*** Data extract Section Begins ***

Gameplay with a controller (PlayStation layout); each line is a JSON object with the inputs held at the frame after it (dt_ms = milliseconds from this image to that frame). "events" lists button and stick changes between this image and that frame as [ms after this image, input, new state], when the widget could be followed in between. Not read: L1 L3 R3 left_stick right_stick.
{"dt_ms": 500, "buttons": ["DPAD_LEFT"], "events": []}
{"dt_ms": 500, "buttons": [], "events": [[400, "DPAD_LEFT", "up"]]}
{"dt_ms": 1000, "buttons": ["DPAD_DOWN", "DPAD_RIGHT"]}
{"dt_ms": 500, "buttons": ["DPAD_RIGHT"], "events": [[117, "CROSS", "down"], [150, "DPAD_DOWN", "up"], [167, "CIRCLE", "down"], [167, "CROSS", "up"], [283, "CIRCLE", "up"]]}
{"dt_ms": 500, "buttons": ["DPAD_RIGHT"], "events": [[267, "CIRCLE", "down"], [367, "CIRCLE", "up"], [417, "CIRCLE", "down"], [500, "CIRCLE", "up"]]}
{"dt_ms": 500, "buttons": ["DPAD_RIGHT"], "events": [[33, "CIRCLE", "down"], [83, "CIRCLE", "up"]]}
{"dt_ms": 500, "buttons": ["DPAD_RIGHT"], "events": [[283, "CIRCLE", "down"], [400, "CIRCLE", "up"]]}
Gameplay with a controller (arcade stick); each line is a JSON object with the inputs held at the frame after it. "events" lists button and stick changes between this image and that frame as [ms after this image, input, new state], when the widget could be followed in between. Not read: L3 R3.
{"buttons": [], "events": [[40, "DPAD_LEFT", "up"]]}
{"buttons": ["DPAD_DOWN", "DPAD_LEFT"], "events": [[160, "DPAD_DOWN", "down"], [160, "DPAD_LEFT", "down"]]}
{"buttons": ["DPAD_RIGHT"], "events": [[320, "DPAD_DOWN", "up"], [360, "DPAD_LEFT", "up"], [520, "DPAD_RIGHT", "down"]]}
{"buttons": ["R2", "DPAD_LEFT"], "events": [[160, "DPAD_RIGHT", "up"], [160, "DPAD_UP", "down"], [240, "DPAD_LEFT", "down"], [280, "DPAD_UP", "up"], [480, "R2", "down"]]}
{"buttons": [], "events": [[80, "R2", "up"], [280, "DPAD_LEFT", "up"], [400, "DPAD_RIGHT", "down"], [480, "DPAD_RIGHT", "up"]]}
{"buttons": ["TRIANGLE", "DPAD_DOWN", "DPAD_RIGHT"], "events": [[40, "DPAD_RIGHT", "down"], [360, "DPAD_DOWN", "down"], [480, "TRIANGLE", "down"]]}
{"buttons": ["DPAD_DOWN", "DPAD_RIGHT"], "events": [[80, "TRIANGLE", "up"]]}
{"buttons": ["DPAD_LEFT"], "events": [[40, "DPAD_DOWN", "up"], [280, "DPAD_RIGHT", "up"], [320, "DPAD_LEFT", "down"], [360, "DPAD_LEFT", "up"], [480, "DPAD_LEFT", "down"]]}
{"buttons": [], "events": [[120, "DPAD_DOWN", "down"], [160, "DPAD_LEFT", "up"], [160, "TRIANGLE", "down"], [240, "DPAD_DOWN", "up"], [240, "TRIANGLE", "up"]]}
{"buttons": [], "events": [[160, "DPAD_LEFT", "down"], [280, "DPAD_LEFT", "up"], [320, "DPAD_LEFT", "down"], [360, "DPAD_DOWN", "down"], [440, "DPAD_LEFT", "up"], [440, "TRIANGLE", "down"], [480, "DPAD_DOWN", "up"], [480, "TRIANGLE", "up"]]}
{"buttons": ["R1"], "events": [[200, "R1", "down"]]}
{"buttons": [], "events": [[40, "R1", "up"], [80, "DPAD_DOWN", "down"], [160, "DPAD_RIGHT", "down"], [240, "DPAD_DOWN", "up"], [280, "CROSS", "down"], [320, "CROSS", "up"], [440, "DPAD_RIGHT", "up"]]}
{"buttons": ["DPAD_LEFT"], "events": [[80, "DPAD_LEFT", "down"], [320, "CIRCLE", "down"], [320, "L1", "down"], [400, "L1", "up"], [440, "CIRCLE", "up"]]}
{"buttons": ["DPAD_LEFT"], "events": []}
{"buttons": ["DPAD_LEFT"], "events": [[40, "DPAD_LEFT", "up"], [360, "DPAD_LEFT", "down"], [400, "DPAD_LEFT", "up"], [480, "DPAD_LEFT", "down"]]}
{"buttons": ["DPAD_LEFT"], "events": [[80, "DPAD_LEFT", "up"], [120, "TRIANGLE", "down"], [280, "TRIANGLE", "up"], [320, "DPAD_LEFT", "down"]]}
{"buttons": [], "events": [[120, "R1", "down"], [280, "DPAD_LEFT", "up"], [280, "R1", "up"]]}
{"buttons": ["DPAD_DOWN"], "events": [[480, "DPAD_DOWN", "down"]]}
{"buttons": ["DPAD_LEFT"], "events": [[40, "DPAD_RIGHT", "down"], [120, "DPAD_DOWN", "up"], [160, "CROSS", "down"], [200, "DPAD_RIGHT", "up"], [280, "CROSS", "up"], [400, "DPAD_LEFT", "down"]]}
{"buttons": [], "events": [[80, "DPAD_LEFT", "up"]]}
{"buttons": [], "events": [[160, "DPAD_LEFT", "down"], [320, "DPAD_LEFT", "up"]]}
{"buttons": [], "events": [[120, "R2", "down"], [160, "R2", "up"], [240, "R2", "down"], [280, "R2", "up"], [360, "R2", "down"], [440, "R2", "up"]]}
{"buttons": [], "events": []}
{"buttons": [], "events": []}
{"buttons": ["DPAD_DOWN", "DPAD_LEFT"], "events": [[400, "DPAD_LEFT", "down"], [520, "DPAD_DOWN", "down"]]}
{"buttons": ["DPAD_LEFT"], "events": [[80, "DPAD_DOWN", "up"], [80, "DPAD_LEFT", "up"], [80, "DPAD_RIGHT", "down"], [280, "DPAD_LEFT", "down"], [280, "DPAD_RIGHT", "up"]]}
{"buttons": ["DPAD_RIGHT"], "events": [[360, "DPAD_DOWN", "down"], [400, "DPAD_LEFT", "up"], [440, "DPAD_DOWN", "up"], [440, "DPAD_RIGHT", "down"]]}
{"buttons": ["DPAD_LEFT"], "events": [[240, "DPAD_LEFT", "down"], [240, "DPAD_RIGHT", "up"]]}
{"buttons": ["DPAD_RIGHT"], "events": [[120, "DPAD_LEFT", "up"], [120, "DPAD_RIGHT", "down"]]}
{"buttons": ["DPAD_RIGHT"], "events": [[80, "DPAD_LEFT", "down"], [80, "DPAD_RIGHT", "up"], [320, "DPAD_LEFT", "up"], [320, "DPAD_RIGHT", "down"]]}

*** Data extract Section Ends ***

Output an exact copy of each record.

## Exercise response:
Gameplay with a controller (PlayStation layout); each line is a JSON object with the inputs held at the frame after it (dt_ms = milliseconds from this image to that frame). "events" lists button and stick changes between this image and that frame as [ms after this image, input, new state], when the widget could be followed in between. Not read: L1 L3 R3 left_stick right_stick.
{"dt_ms": 500, "buttons": ["DPAD_LEFT"], "events": []}
{"dt_ms": 500, "buttons": [], "events": [[400, "DPAD_LEFT", "up"]]}
{"dt_ms": 1000, "buttons": ["DPAD_DOWN", "DPAD_RIGHT"]}
{"dt_ms": 500, "buttons": ["DPAD_RIGHT"], "events": [[117, "CROSS", "down"], [150, "DPAD_DOWN", "up"], [167, "CIRCLE", "down"], [167, "CROSS", "up"], [283, "CIRCLE", "up"]]}
{"dt_ms": 500, "buttons": ["DPAD_RIGHT"], "events": [[267, "CIRCLE", "down"], [367, "CIRCLE", "up"], [417, "CIRCLE", "down"], [500, "CIRCLE", "up"]]}
{"dt_ms": 500, "buttons": ["DPAD_RIGHT"], "events": [[33, "CIRCLE", "down"], [83, "CIRCLE", "up"]]}
{"dt_ms": 500, "buttons": ["DPAD_RIGHT"], "events": [[283, "CIRCLE", "down"], [400, "CIRCLE", "up"]]}
Gameplay with a controller (arcade stick); each line is a JSON object with the inputs held at the frame after it. "events" lists button and stick changes between this image and that frame as [ms after this image, input, new state], when the widget could be followed in between. Not read: L3 R3.
{"buttons": [], "events": [[40, "DPAD_LEFT", "up"]]}
{"buttons": ["DPAD_DOWN", "DPAD_LEFT"], "events": [[160, "DPAD_DOWN", "down"], [160, "DPAD_LEFT", "down"]]}
{"buttons": ["DPAD_RIGHT"], "events": [[320, "DPAD_DOWN", "up"], [360, "DPAD_LEFT", "up"], [520, "DPAD_RIGHT", "down"]]}
{"buttons": ["R2", "DPAD_LEFT"], "events": [[160, "DPAD_RIGHT", "up"], [160, "DPAD_UP", "down"], [240, "DPAD_LEFT", "down"], [280, "DPAD_UP", "up"], [480, "R2", "down"]]}
{"buttons": [], "events": [[80, "R2", "up"], [280, "DPAD_LEFT", "up"], [400, "DPAD_RIGHT", "down"], [480, "DPAD_RIGHT", "up"]]}
{"buttons": ["TRIANGLE", "DPAD_DOWN", "DPAD_RIGHT"], "events": [[40, "DPAD_RIGHT", "down"], [360, "DPAD_DOWN", "down"], [480, "TRIANGLE", "down"]]}
{"buttons": ["DPAD_DOWN", "DPAD_RIGHT"], "events": [[80, "TRIANGLE", "up"]]}
{"buttons": ["DPAD_LEFT"], "events": [[40, "DPAD_DOWN", "up"], [280, "DPAD_RIGHT", "up"], [320, "DPAD_LEFT", "down"], [360, "DPAD_LEFT", "up"], [480, "DPAD_LEFT", "down"]]}
{"buttons": [], "events": [[120, "DPAD_DOWN", "down"], [160, "DPAD_LEFT", "up"], [160, "TRIANGLE", "down"], [240, "DPAD_DOWN", "up"], [240, "TRIANGLE", "up"]]}
{"buttons": [], "events": [[160, "DPAD_LEFT", "down"], [280, "DPAD_LEFT", "up"], [320, "DPAD_LEFT", "down"], [360, "DPAD_DOWN", "down"], [440, "DPAD_LEFT", "up"], [440, "TRIANGLE", "down"], [480, "DPAD_DOWN", "up"], [480, "TRIANGLE", "up"]]}
{"buttons": ["R1"], "events": [[200, "R1", "down"]]}
{"buttons": [], "events": [[40, "R1", "up"], [80, "DPAD_DOWN", "down"], [160, "DPAD_RIGHT", "down"], [240, "DPAD_DOWN", "up"], [280, "CROSS", "down"], [320, "CROSS", "up"], [440, "DPAD_RIGHT", "up"]]}
{"buttons": ["DPAD_LEFT"], "events": [[80, "DPAD_LEFT", "down"], [320, "CIRCLE", "down"], [320, "L1", "down"], [400, "L1", "up"], [440, "CIRCLE", "up"]]}
{"buttons": ["DPAD_LEFT"], "events": []}
{"buttons": ["DPAD_LEFT"], "events": [[40, "DPAD_LEFT", "up"], [360, "DPAD_LEFT", "down"], [400, "DPAD_LEFT", "up"], [480, "DPAD_LEFT", "down"]]}
{"buttons": ["DPAD_LEFT"], "events": [[80, "DPAD_LEFT", "up"], [120, "TRIANGLE", "down"], [280, "TRIANGLE", "up"], [320, "DPAD_LEFT", "down"]]}
{"buttons": [], "events": [[120, "R1", "down"], [280, "DPAD_LEFT", "up"], [280, "R1", "up"]]}
{"buttons": ["DPAD_DOWN"], "events": [[480, "DPAD_DOWN", "down"]]}
{"buttons": ["DPAD_LEFT"], "events": [[40, "DPAD_RIGHT", "down"], [120, "DPAD_DOWN", "up"], [160, "CROSS", "down"], [200, "DPAD_RIGHT", "up"], [280, "CROSS", "up"], [400, "DPAD_LEFT", "down"]]}
{"buttons": [], "events": [[80, "DPAD_LEFT", "up"]]}
{"buttons": [], "events": [[160, "DPAD_LEFT", "down"], [320, "DPAD_LEFT", "up"]]}
{"buttons": [], "events": [[120, "R2", "down"], [160, "R2", "up"], [240, "R2", "down"], [280, "R2", "up"], [360, "R2", "down"], [440, "R2", "up"]]}
{"buttons": [], "events": []}
{"buttons": [], "events": []}
{"buttons": ["DPAD_DOWN", "DPAD_LEFT"], "events": [[400, "DPAD_LEFT", "down"], [520, "DPAD_DOWN", "down"]]}
{"buttons": ["DPAD_LEFT"], "events": [[80, "DPAD_DOWN", "up"], [80, "DPAD_LEFT", "up"], [80, "DPAD_RIGHT", "down"], [280, "DPAD_LEFT", "down"], [280, "DPAD_RIGHT", "up"]]}
{"buttons": ["DPAD_RIGHT"], "events": [[360, "DPAD_DOWN", "down"], [400, "DPAD_LEFT", "up"], [440, "DPAD_DOWN", "up"], [440, "DPAD_RIGHT", "down"]]}
{"buttons": ["DPAD_LEFT"], "events": [[240, "DPAD_LEFT", "down"], [240, "DPAD_RIGHT", "up"]]}
{"buttons": ["DPAD_RIGHT"], "events": [[120, "DPAD_LEFT", "up"], [120, "DPAD_RIGHT", "down"]]}
{"buttons": ["DPAD_RIGHT"], "events": [[80, "DPAD_LEFT", "down"], [80, "DPAD_RIGHT", "up"], [320, "DPAD_LEFT", "up"], [320, "DPAD_RIGHT", "down"]]}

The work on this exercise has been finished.